▸ **What you are asked to do**: Write out again, word for word, the lines below from the line that holds "- 3D Modeling & Printing" through the line that holds "- installation config de kubeadm", omitting pictures.

▸ **Supplied entries**:

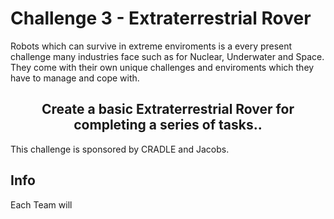 # Challenge 3 - Extraterrestrial Rover

Robots which can survive in extreme enviroments is a every present challenge many industries face such as for Nuclear, Underwater and Space. They come with their own unique challenges and enviroments which they have to manage and cope with.

## <div align="center"> Create a basic Extraterrestrial Rover for completing a series of tasks.. </div>

 This challenge is sponsored by CRADLE and Jacobs.

## Info

Each Team will
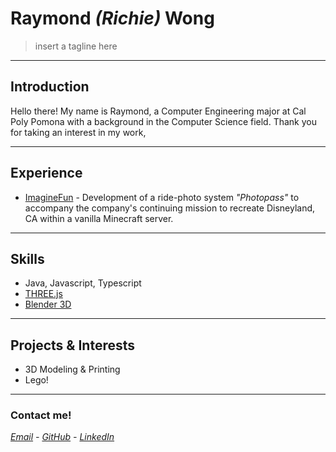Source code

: [!]: <This is still very much a work in progress>

# **Raymond *(Richie)* Wong**

[!]: <tagline>
> insert a tagline here

---

## Introduction
Hello there! My name is Raymond, a Computer Engineering major at Cal Poly Pomona with a background in the Computer Science field. Thank you for taking an interest in my work, 

---

## Experience
- [ImagineFun](https://imaginefun.net) - Development of a ride-photo system *"Photopass"* to accompany the company's continuing mission to recreate Disneyland, CA within a vanilla Minecraft server.

---

## Skills
- Java, Javascript, Typescript
- [THREE.js](https://threejs.org)
- [Blender 3D](https://www.blender.org)

---

## Projects & Interests
- 3D Modeling & Printing
- Lego!

---

### Contact me!
*[Email](mailto:raymondwong.exe@gmail.com) - [GitHub](https://github.com/raymond-exe) - [LinkedIn](https://www.linkedin.com/in/raymond-exe/)*
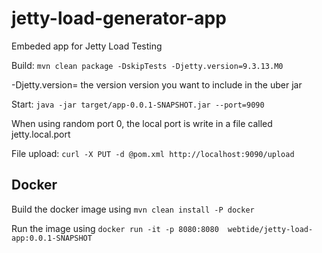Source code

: # jetty-load-generator-app

Embeded app for Jetty Load Testing

Build: `mvn clean package -DskipTests -Djetty.version=9.3.13.M0`

-Djetty.version= the version version you want to include in the uber jar

Start: `java -jar target/app-0.0.1-SNAPSHOT.jar --port=9090`

When using random port 0, the local port is write in a file called jetty.local.port

File upload: `curl -X PUT -d @pom.xml http://localhost:9090/upload`


## Docker

Build the docker image using `mvn clean install -P docker`

Run the image using `docker run -it -p 8080:8080  webtide/jetty-load-app:0.0.1-SNAPSHOT`





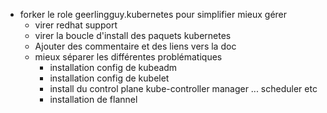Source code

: 

- forker le role geerlingguy.kubernetes pour simplifier mieux gérer
    - virer redhat support
    - virer la boucle d'install des paquets kubernetes
    - Ajouter des commentaire et des liens vers la doc
    - mieux séparer les différentes problématiques
        - installation config de kubeadm
        - installation config de kubelet
        - install du control plane
            kube-controller manager ... scheduler etc
        - installation de flannel

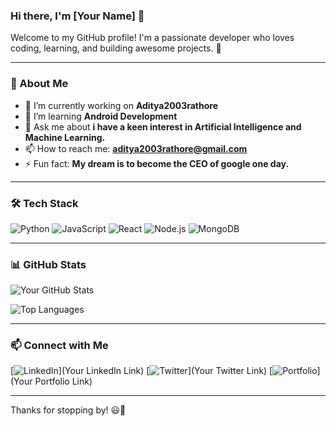 ### Hi there, I'm [Your Name] 👋

Welcome to my GitHub profile! I'm a passionate developer who loves coding, learning, and building awesome projects. 🚀

---

### 🌟 About Me
- 🔭 I’m currently working on **Aditya2003rathore**
- 🌱 I’m learning **Android Development**
- 💬 Ask me about **i have a keen interest in Artificial Intelligence and Machine Learning.**
- 📫 How to reach me: **aditya2003rathore@gmail.com**
- ⚡ Fun fact: **My dream is to become the CEO of google one day.**

---

### 🛠️ Tech Stack

![Python](https://img.shields.io/badge/Python-3776AB?style=for-the-badge&logo=python&logoColor=white)
![JavaScript](https://img.shields.io/badge/JavaScript-F7DF1E?style=for-the-badge&logo=javascript&logoColor=black)
![React](https://img.shields.io/badge/React-61DAFB?style=for-the-badge&logo=react&logoColor=black)
![Node.js](https://img.shields.io/badge/Node.js-339933?style=for-the-badge&logo=nodedotjs&logoColor=white)
![MongoDB](https://img.shields.io/badge/MongoDB-4EA94B?style=for-the-badge&logo=mongodb&logoColor=white)

---

### 📊 GitHub Stats

![Your GitHub Stats](https://github-readme-stats.vercel.app/api?username=your-github-username&show_icons=true&theme=tokyonight)

![Top Languages](https://github-readme-stats.vercel.app/api/top-langs/?username=your-github-username&layout=compact&theme=tokyonight)

---

### 📫 Connect with Me

[![LinkedIn](https://img.shields.io/badge/LinkedIn-0077B5?style=for-the-badge&logo=linkedin&logoColor=white)](Your LinkedIn Link)
[![Twitter](https://img.shields.io/badge/Twitter-1DA1F2?style=for-the-badge&logo=twitter&logoColor=white)](Your Twitter Link)
[![Portfolio](https://img.shields.io/badge/Portfolio-000000?style=for-the-badge&logo=vercel&logoColor=white)](Your Portfolio Link)

---

Thanks for stopping by! 😃🎉

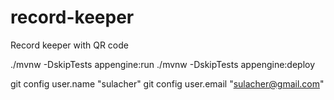 # record-keeper
Record keeper with QR code

./mvnw -DskipTests appengine:run
./mvnw -DskipTests appengine:deploy

git config user.name "sulacher"
git config user.email "sulacher@gmail.com"


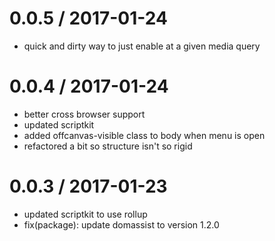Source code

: 
0.0.5 / 2017-01-24
==================

  * quick and dirty way to just enable at a given media query

0.0.4 / 2017-01-24
==================

  * better cross browser support
  * updated scriptkit
  * added offcanvas-visible class to body when menu is open
  * refactored a bit so structure isn't so rigid

0.0.3 / 2017-01-23
==================

  * updated scriptkit to use rollup
  * fix(package): update domassist to version 1.2.0
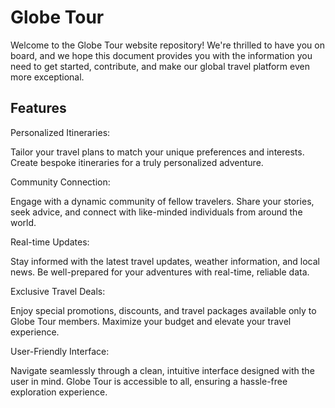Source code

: # Globe Tour

Welcome to the Globe Tour website repository! We're thrilled to have you on board, and we hope this document provides you with the information you need to get started, contribute, and make our global travel platform even more exceptional.


<h2>Features</h2>
 <p>Personalized Itineraries:</p>
Tailor your travel plans to match your unique preferences and interests. Create bespoke itineraries for a truly personalized adventure.

<p>Community Connection:</p> 
Engage with a dynamic community of fellow travelers. Share your stories, seek advice, and connect with like-minded individuals from around the world.

<p>Real-time Updates: </p>
Stay informed with the latest travel updates, weather information, and local news. Be well-prepared for your adventures with real-time, reliable data.

<p>Exclusive Travel Deals: </p>
Enjoy special promotions, discounts, and travel packages available only to Globe Tour members. Maximize your budget and elevate your travel experience.

<p>User-Friendly Interface:</p> 
Navigate seamlessly through a clean, intuitive interface designed with the user in mind. Globe Tour is accessible to all, ensuring a hassle-free exploration experience.

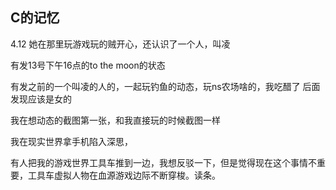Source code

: ## C的记忆

4.12 她在那里玩游戏玩的贼开心，还认识了一个人，叫凌

有发13号下午16点的to the moon的状态

有发之前的一个叫凌的人的，一起玩钓鱼的动态，玩ns农场啥的，我吃醋了 后面发现应该是女的

我在想动态的截图第一张，和我直接玩的时候截图一样

我在现实世界拿手机陷入深思，

有人把我的游戏世界工具车推到一边，我想反驳一下，但是觉得现在这个事情不重要，工具车虚拟人物在血源游戏边际不断穿梭。读条。
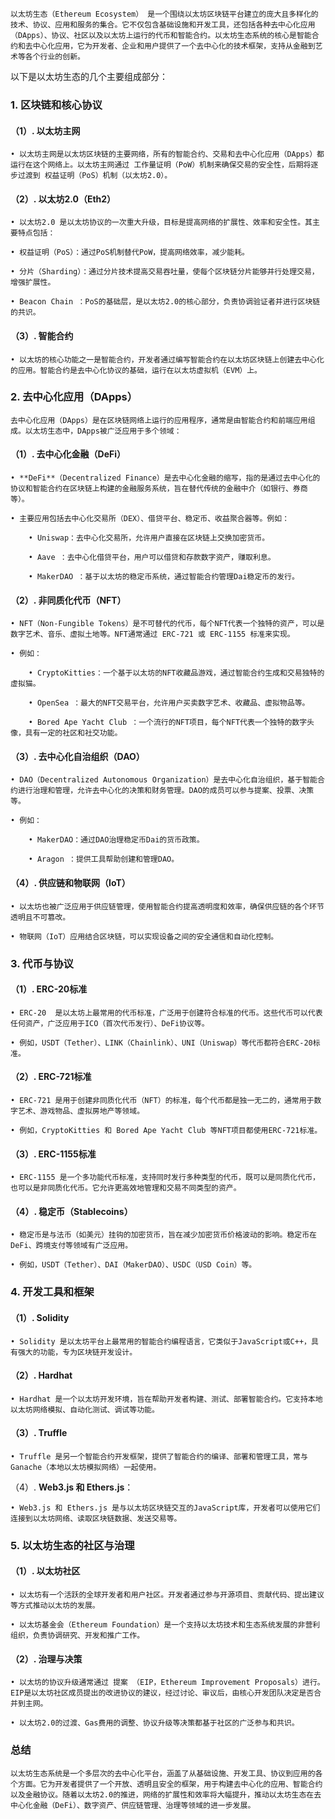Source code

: 	以太坊生态（Ethereum Ecosystem） 是一个围绕以太坊区块链平台建立的庞大且多样化的技术、协议、应用和服务的集合。它不仅包含基础设施和开发工具，还包括各种去中心化应用（DApps）、协议、社区以及以太坊上运行的代币和智能合约。以太坊生态系统的核心是智能合约和去中心化应用，它为开发者、企业和用户提供了一个去中心化的技术框架，支持从金融到艺术等各个行业的创新。

以下是以太坊生态的几个主要组成部分：

### **1. 区块链和核心协议**

#### （1）. **以太坊主网**

	• 以太坊主网是以太坊区块链的主要网络，所有的智能合约、交易和去中心化应用（DApps）都运行在这个网络上。以太坊主网通过 工作量证明（PoW）机制来确保交易的安全性，后期将逐步过渡到 权益证明（PoS）机制（以太坊2.0）。

#### （2）. **以太坊2.0（Eth2）**

	• 以太坊2.0 是以太坊协议的一次重大升级，目标是提高网络的扩展性、效率和安全性。其主要特点包括：

	• 权益证明（PoS）：通过PoS机制替代PoW，提高网络效率，减少能耗。

	• 分片（Sharding）：通过分片技术提高交易吞吐量，使每个区块链分片能够并行处理交易，增强扩展性。

	• Beacon Chain ：PoS的基础层，是以太坊2.0的核心部分，负责协调验证者并进行区块链的共识。

#### （3）. **智能合约**

	• 以太坊的核心功能之一是智能合约，开发者通过编写智能合约在以太坊区块链上创建去中心化的应用。智能合约是去中心化协议的基础，运行在以太坊虚拟机（EVM）上。

  

### **2. 去中心化应用（DApps）**
	
	去中心化应用（DApps）是在区块链网络上运行的应用程序，通常是由智能合约和前端应用组成。以太坊生态中，DApps被广泛应用于多个领域：

#### （1）. **去中心化金融（DeFi）**

	• **DeFi**（Decentralized Finance）是去中心化金融的缩写，指的是通过去中心化的协议和智能合约在区块链上构建的金融服务系统，旨在替代传统的金融中介（如银行、券商等）。

	• 主要应用包括去中心化交易所（DEX）、借贷平台、稳定币、收益聚合器等。例如：

		• Uniswap：去中心化交易所，允许用户直接在区块链上交换加密货币。

		• Aave ：去中心化借贷平台，用户可以借贷和存款数字资产，赚取利息。

		• MakerDAO ：基于以太坊的稳定币系统，通过智能合约管理Dai稳定币的发行。

#### （2）. **非同质化代币（NFT）**

	• NFT（Non-Fungible Tokens）是不可替代的代币，每个NFT代表一个独特的资产，可以是数字艺术、音乐、虚拟土地等。NFT通常通过 ERC-721 或 ERC-1155 标准来实现。

	• 例如：

		• CryptoKitties：一个基于以太坊的NFT收藏品游戏，通过智能合约生成和交易独特的虚拟猫。

		• OpenSea ：最大的NFT交易平台，允许用户买卖数字艺术、收藏品、虚拟物品等。

		• Bored Ape Yacht Club ：一个流行的NFT项目，每个NFT代表一个独特的数字头像，具有一定的社区和社交功能。

#### （3）. **去中心化自治组织（DAO）**

	• DAO（Decentralized Autonomous Organization）是去中心化自治组织，基于智能合约进行治理和管理，允许去中心化的决策和财务管理。DAO的成员可以参与提案、投票、决策等。

	• 例如：

		• MakerDAO：通过DAO治理稳定币Dai的货币政策。

		• Aragon ：提供工具帮助创建和管理DAO。

#### （4）. **供应链和物联网（IoT）**

	• 以太坊也被广泛应用于供应链管理，使用智能合约提高透明度和效率，确保供应链的各个环节透明且不可篡改。

	• 物联网（IoT）应用结合区块链，可以实现设备之间的安全通信和自动化控制。

### **3. 代币与协议**

#### （1）. **ERC-20标准**

	• ERC-20  是以太坊上最常用的代币标准，广泛用于创建符合标准的代币。这些代币可以代表任何资产，广泛应用于ICO（首次代币发行）、DeFi协议等。

	• 例如，USDT（Tether）、LINK（Chainlink）、UNI（Uniswap）等代币都符合ERC-20标准。

#### （2）. **ERC-721标准**

	• ERC-721 是用于创建非同质化代币（NFT）的标准，每个代币都是独一无二的，通常用于数字艺术、游戏物品、虚拟房地产等领域。

	• 例如，CryptoKitties 和 Bored Ape Yacht Club 等NFT项目都使用ERC-721标准。

#### （3）. **ERC-1155标准**

	• ERC-1155 是一个多功能代币标准，支持同时发行多种类型的代币，既可以是同质化代币，也可以是非同质化代币。它允许更高效地管理和交易不同类型的资产。

#### （4）. **稳定币（Stablecoins）**

	• 稳定币是与法币（如美元）挂钩的加密货币，旨在减少加密货币价格波动的影响。稳定币在DeFi、跨境支付等领域有广泛应用。

	• 例如，USDT（Tether）、DAI（MakerDAO）、USDC（USD Coin）等。 

### **4. 开发工具和框架**

#### （1）. **Solidity**

	• Solidity 是以太坊平台上最常用的智能合约编程语言，它类似于JavaScript或C++，具有强大的功能，专为区块链开发设计。

#### （2）. **Hardhat**

	• Hardhat 是一个以太坊开发环境，旨在帮助开发者构建、测试、部署智能合约。它支持本地以太坊网络模拟、自动化测试、调试等功能。

#### （3）. **Truffle**

	• Truffle 是另一个智能合约开发框架，提供了智能合约的编译、部署和管理工具，常与Ganache（本地以太坊模拟网络）一起使用。

（4）. **Web3.js 和 Ethers.js**：

	• Web3.js 和 Ethers.js 是与以太坊区块链交互的JavaScript库，开发者可以使用它们连接到以太坊网络、读取区块链数据、发送交易等。


### **5. 以太坊生态的社区与治理**

#### （1）. **以太坊社区**

	• 以太坊有一个活跃的全球开发者和用户社区。开发者通过参与开源项目、贡献代码、提出建议等方式推动以太坊的发展。

	• 以太坊基金会（Ethereum Foundation）是一个支持以太坊技术和生态系统发展的非营利组织，负责协调研究、开发和推广工作。

#### （2）. **治理与决策**

	• 以太坊的协议升级通常通过 提案 （EIP，Ethereum Improvement Proposals）进行。EIP是以太坊社区成员提出的改进协议的建议，经过讨论、审议后，由核心开发团队决定是否合并到主网。

	• 以太坊2.0的过渡、Gas费用的调整、协议升级等决策都基于社区的广泛参与和共识。

### **总结**

    以太坊生态系统是一个多层次的去中心化平台，涵盖了从基础设施、开发工具、协议到应用的各个方面。它为开发者提供了一个开放、透明且安全的框架，用于构建去中心化的应用、智能合约以及金融协议。随着以太坊2.0的推进，网络的扩展性和效率将大幅提升，推动以太坊生态在去中心化金融（DeFi）、数字资产、供应链管理、治理等领域的进一步发展。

▸ **Expected answer**:
- 3D Modeling & Printing
- Lego!

---

### Contact me!
*[Email](mailto:raymondwong.exe@gmail.com) - [GitHub](https://github.com/raymond-exe) - [LinkedIn](https://www.linkedin.com/in/raymond-exe/)*
Source code

: # jetty-load-generator-app

Embeded app for Jetty Load Testing

Build: `mvn clean package -DskipTests -Djetty.version=9.3.13.M0`

-Djetty.version= the version version you want to include in the uber jar

Start: `java -jar target/app-0.0.1-SNAPSHOT.jar --port=9090`

When using random port 0, the local port is write in a file called jetty.local.port

File upload: `curl -X PUT -d @pom.xml http://localhost:9090/upload`


## Docker

Build the docker image using `mvn clean install -P docker`

Run the image using `docker run -it -p 8080:8080  webtide/jetty-load-app:0.0.1-SNAPSHOT`





Source code

: 

- forker le role geerlingguy.kubernetes pour simplifier mieux gérer
    - virer redhat support
    - virer la boucle d'install des paquets kubernetes
    - Ajouter des commentaire et des liens vers la doc
    - mieux séparer les différentes problématiques
        - installation config de kubeadm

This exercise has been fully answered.